• **DATASET CONTENT**:
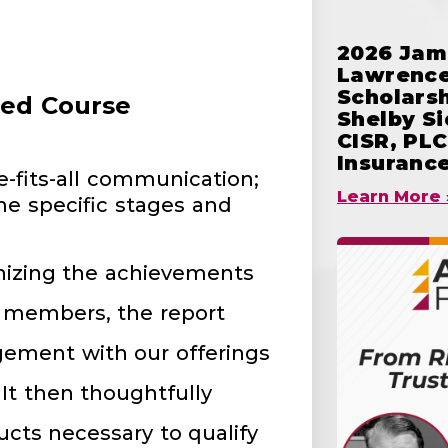
2026 Jam
Lawrence
Scholars
red Course
Shelby S
CISR, PLC
Insuranc
e-fits-all communication;
Learn More 
the specific stages and
nizing the achievements
d members, the report
ement with our offerings
It then thoughtfully
ts necessary to qualify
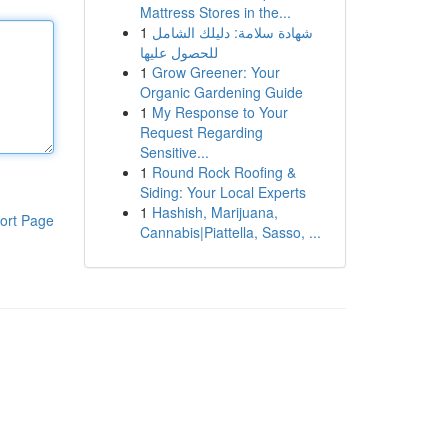
Mattress Stores in the...
1
شهادة سلامة: دليلك الشامل
للحصول عليها
1
Grow Greener: Your
Organic Gardening Guide
1
My Response to Your
Request Regarding
Sensitive...
1
Round Rock Roofing &
Siding: Your Local Experts
1
Hashish, Marijuana,
ort Page
Cannabis|Piattella, Sasso, ...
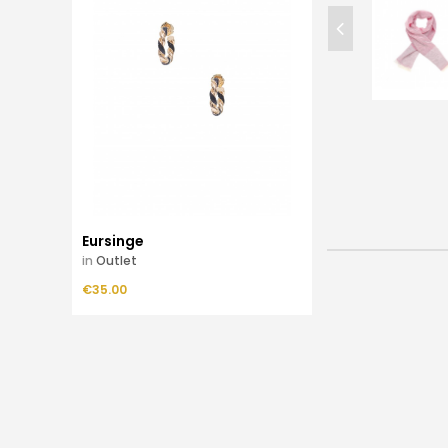
Eursinge
in
Outlet
Price
€35.00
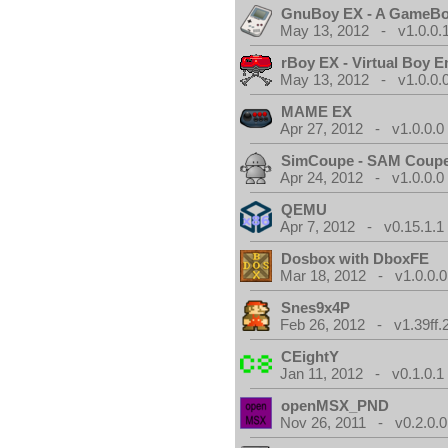
GnuBoy EX - A GameBo
May 13, 2012 - v1.0.0.
rBoy EX - Virtual Boy E
May 13, 2012 - v1.0.0.
MAME EX
Apr 27, 2012 - v1.0.0.0
SimCoupe - SAM Coupe
Apr 24, 2012 - v1.0.0.0
QEMU
Apr 7, 2012 - v0.15.1.1
Dosbox with DboxFE
Mar 18, 2012 - v1.0.0.0
Snes9x4P
Feb 26, 2012 - v1.39ff.
CEightY
Jan 11, 2012 - v0.1.0.1
openMSX_PND
Nov 26, 2011 - v0.2.0.0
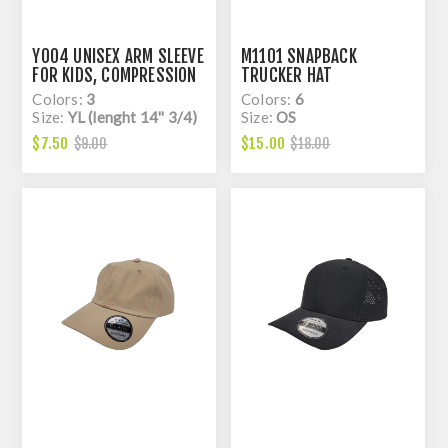
Y004 UNISEX ARM SLEEVE
M1101 SNAPBACK
FOR KIDS, COMPRESSION
TRUCKER HAT
Colors:
3
Colors:
6
Size:
YL (lenght 14'' 3/4)
Size:
OS
$7.50
$15.00
$9.00
$18.00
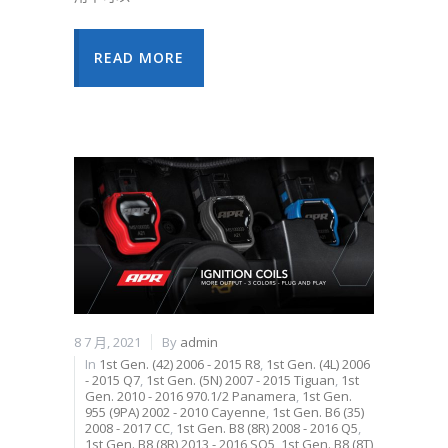
READ MORE
8 7 月, 2021
By
admin
In
1st Gen. (42) 2006 - 2015 R8
,
1st Gen. (4L) 2006
- 2015 Q7
,
1st Gen. (5N) 2007 - 2015 Tiguan
,
1st
Gen. 2010 - 2016 970.1/2 Panamera
,
1st Gen.
955 (9PA) 2002 - 2010 Cayenne
,
1st Gen. B6 (35)
2008 - 2017 CC
,
1st Gen. B8 (8R) 2008 - 2016 Q5
,
1st Gen. B8 (8R) 2013 - 2016 SQ5
,
1st Gen. B8 (8T)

• **EXERCISE DESCRIPTION**:
The response must contain exactly the lines from the one with "1st Gen. B6 (35)" to the end of the entries above, both included, and nothing more.

• **SOLVED PROBLEM**:
1st Gen. B6 (35)
2008 - 2017 CC
,
1st Gen. B8 (8R) 2008 - 2016 Q5
,
1st Gen. B8 (8R) 2013 - 2016 SQ5
,
1st Gen. B8 (8T)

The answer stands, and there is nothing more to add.